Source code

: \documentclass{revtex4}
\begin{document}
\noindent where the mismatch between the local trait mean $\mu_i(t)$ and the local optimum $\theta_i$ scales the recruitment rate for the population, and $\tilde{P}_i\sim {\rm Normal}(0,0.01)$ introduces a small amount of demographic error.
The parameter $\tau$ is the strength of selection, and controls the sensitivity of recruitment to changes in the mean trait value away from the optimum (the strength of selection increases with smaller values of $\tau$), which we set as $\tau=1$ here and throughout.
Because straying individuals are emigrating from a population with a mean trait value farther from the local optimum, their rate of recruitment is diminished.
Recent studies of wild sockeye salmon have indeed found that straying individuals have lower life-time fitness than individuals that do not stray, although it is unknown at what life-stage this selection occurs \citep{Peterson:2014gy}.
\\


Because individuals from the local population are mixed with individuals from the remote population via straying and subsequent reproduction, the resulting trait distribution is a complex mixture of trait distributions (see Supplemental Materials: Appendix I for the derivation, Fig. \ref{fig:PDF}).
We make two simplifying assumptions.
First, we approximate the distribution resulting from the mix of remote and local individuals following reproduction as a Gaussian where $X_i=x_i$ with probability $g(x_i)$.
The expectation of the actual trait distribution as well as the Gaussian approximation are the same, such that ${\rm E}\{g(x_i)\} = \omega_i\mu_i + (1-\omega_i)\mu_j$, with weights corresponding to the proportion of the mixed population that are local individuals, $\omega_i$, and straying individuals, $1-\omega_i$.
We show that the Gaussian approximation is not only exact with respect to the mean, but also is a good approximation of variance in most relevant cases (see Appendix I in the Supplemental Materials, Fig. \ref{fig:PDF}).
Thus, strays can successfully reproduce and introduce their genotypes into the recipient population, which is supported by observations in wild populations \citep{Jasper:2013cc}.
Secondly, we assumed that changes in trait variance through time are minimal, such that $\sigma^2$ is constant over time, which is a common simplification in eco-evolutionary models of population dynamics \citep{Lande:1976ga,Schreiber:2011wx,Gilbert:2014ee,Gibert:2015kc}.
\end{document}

* INSTRUCTIONS TO FOLLOW: Please copy only these lines, exactly: the first line of the records through the line containing "of demographic error.", ends included.

* RESPONSE BOX:
Source code

: \documentclass{revtex4}
\begin{document}
\noindent where the mismatch between the local trait mean $\mu_i(t)$ and the local optimum $\theta_i$ scales the recruitment rate for the population, and $\tilde{P}_i\sim {\rm Normal}(0,0.01)$ introduces a small amount of demographic error.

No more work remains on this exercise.